The Hyuga-nada is the site of the subduction of Kyushu-Palau Ridge. We proposed a scientific ocean drilling to clarify the relationship between the subduction of seamounts and the slow earthquakes. Also, in order to estimate the temperature and hydrological state, which play an important role for characterization of the seismogenic zone, we measure and analyze the heat flow through the seafloor. Heat flow can be estimated from the depth to the BSR (several hundred meters below the seafloor) obtained from the seismic reflection data. This method can obtain continuous values along seismic lines and can grasp the heat flow from depth without being affected by seafloor topography and bottom water temperature fluctuations. Seismic structure surveys have been conducted off the Hyuga-nada offshore Kyushu, and new heat flow data have been obtained along the BSR. In this study, the uncertainty of the heat flow estimated from the BSR was investigated.
Assuming a one-dimensional, steady-state heat conduction state, heat flux (Q) is constant regardless of depth. It can be calculated from the BSR depth (z), the temperature T(z) and the thermal resistance (obtained from the thermal conductivity). If the thermal conductivity can be taken as constant l independent of depth, it can be simply calculated as Q=l(T(z)-T(0)). Where there are drilling expeditions, the measured thermal conductivity and P-wave velocity are related to each other, and the P-wave velocity model from the seismic survey can be converted to thermal conductivity to determine the heat flow. T(z) can be estimated from the BSR phase equilibrium curve determined experimentally (Maekawa et al., 1995) if the BSR depth is known. The uncertainty of the BSR depth depends on the velocity model estimated in the seismic data processing; in this study, we simply evaluate it as the deviation of the BSR depth near the intersection of two intersecting survey lines. We found that the difference in BSR depth between the crossing lines was up to 20%, partly because BSRs were not necessarily located close enough to each other.

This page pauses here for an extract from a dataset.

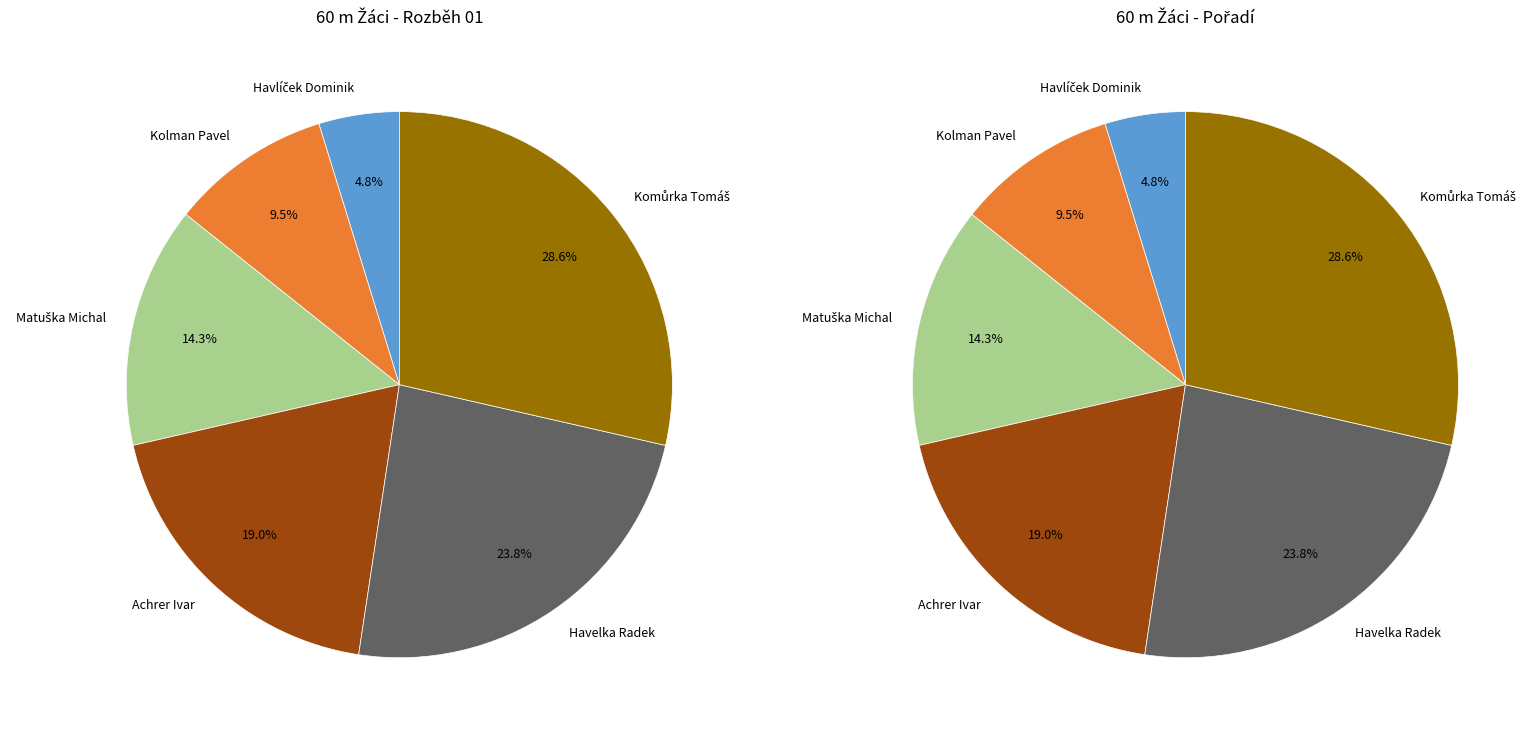

Does any single category account for the majority?

No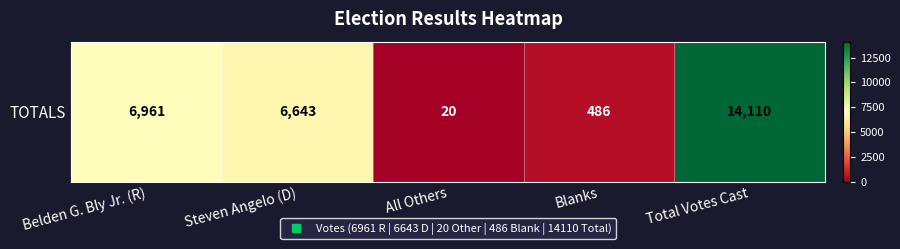

Which category has the highest value across all series?

Total Votes Cast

Since there is no drilling in the Hyuga-nada, thermal conductivity was estimated from the velocity model obtained from the seismic survey line (HYU01) conducted in 2020. P-wave velocities were first converted to porosity using the equations of Erickson and Jarrard (1998) and Hoffman and Tobin (2004), and then converted to thermal conductivity from porosity and thermal conductivity of the solid part (2.7 W/m/K in this case), using a geometric mean model that represents well the thermal conductivity of sediments (A). Since different velocity models are used for other survey lines, or velocity model is not available, we used the average thermal conductivity from the seafloor to the BSR depth obtained from the HYU01 survey line (B, here we used 1.3 W/m/K). A comparison of the heat flow using the method A and B along HYU01 shows a difference of up to 5 mW/m^2 (~10%). The average thermal conductivity was greater than 1.3 at the low heat flow locations due to the deeper BSR, making the B results underestimate (up to 5%), but conversely overestimate (up to 10%) at the high heat flow locations. This level of uncertainty was found to be comparable to the uncertainty in converting P-wave velocity to porosity in method A.
If drilling data (thermal conductivity, P-wave velocity, porosity) and seismic structure data (velocity model) are available, it is useful to make full use of them to minimize uncertainties of heat flow. In the absence of drilling data, we assess that the overall uncertainty increase trough using the average conductivity, but not significantly because the conversion from Vp to conductivity also has a large uncertainty.